→ **WHAT IS BEING ASKED**: Convert the lines below into a Markdown table with the columns "Row" and "Text". Number the rows, skip blank lines, and leave out the pictures.
══ INFORMATION GIVEN
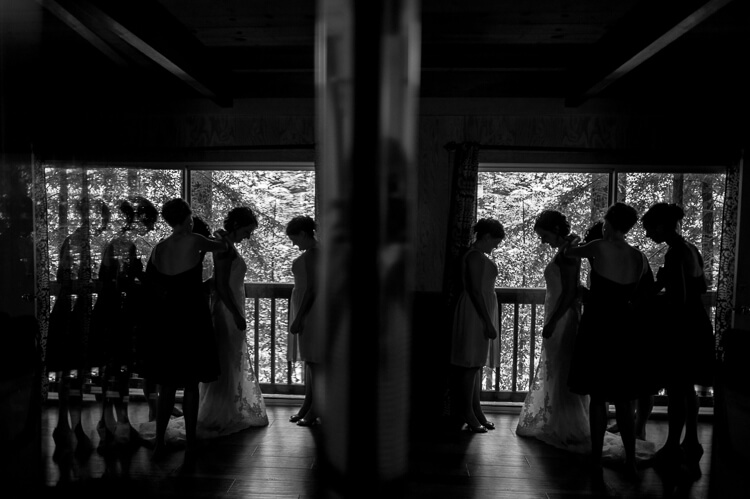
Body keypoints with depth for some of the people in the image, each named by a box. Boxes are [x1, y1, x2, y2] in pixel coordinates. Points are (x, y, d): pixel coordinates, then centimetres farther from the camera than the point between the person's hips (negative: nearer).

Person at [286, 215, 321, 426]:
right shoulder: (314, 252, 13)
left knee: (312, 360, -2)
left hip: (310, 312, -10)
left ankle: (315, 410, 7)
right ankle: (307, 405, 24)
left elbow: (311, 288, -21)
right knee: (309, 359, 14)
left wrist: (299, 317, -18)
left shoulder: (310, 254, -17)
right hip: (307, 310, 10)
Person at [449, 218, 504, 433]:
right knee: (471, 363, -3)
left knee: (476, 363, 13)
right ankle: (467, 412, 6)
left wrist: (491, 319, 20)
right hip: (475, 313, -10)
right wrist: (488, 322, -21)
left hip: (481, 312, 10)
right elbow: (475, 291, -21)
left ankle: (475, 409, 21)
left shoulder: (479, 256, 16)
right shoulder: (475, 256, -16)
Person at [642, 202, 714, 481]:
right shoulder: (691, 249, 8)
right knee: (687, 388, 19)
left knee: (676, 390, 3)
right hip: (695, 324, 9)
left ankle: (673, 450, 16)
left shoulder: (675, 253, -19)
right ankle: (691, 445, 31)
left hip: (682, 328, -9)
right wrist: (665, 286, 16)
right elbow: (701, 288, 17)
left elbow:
════
→ **SOLUTION BELOW**:
| Row | Text |
|---|---|
| 1 | Body keypoints with depth for some of the people in the image, each named by a box. Boxes are [x1, y1, x2, y2] in pixel coordinates. Points are (x, y, d): pixel coordinates, then centimetres farther from the camera than the point between the person's hips (negative: nearer). |
| 2 | Person at [286, 215, 321, 426]: |
| 3 | right shoulder: (314, 252, 13) |
| 4 | left knee: (312, 360, -2) |
| 5 | left hip: (310, 312, -10) |
| 6 | left ankle: (315, 410, 7) |
| 7 | right ankle: (307, 405, 24) |
| 8 | left elbow: (311, 288, -21) |
| 9 | right knee: (309, 359, 14) |
| 10 | left wrist: (299, 317, -18) |
| 11 | left shoulder: (310, 254, -17) |
| 12 | right hip: (307, 310, 10) |
| 13 | Person at [449, 218, 504, 433]: |
| 14 | right knee: (471, 363, -3) |
| 15 | left knee: (476, 363, 13) |
| 16 | right ankle: (467, 412, 6) |
| 17 | left wrist: (491, 319, 20) |
| 18 | right hip: (475, 313, -10) |
| 19 | right wrist: (488, 322, -21) |
| 20 | left hip: (481, 312, 10) |
| 21 | right elbow: (475, 291, -21) |
| 22 | left ankle: (475, 409, 21) |
| 23 | left shoulder: (479, 256, 16) |
| 24 | right shoulder: (475, 256, -16) |
| 25 | Person at [642, 202, 714, 481]: |
| 26 | right shoulder: (691, 249, 8) |
| 27 | right knee: (687, 388, 19) |
| 28 | left knee: (676, 390, 3) |
| 29 | right hip: (695, 324, 9) |
| 30 | left ankle: (673, 450, 16) |
| 31 | left shoulder: (675, 253, -19) |
| 32 | right ankle: (691, 445, 31) |
| 33 | left hip: (682, 328, -9) |
| 34 | right wrist: (665, 286, 16) |
| 35 | right elbow: (701, 288, 17) |
| 36 | left elbow: |